# [TASK MATERIAL]

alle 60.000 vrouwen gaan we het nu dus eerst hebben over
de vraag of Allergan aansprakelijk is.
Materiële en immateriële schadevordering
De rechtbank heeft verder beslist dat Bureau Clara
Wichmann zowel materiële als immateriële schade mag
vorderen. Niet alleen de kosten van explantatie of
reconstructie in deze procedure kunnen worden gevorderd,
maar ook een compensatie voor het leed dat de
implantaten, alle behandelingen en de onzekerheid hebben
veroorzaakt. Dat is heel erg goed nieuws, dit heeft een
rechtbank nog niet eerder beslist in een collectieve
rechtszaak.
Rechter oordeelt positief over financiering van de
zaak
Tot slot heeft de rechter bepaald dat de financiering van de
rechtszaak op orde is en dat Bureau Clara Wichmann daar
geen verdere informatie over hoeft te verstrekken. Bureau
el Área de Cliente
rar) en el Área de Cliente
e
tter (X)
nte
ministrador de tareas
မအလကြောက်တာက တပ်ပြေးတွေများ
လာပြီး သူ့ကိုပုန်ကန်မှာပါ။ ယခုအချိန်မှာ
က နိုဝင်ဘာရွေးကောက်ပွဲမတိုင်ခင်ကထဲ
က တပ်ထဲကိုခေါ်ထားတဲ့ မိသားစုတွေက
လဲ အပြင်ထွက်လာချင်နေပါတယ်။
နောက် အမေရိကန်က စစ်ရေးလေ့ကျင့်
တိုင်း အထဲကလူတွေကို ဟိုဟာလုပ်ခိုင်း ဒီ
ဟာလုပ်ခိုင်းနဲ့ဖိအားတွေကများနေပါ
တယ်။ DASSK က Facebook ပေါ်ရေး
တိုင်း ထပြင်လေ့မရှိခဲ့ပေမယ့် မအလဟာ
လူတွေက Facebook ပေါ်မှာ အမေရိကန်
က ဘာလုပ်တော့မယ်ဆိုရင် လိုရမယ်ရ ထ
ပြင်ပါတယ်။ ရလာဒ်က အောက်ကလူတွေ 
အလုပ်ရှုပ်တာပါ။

# [EXERCISE REQUIREMENTS]
Look over the records. Copy the lines that include the word "beslist".

# [TASK ANSWER]
De rechtbank heeft verder beslist dat Bureau Clara
rechtbank nog niet eerder beslist in een collectieve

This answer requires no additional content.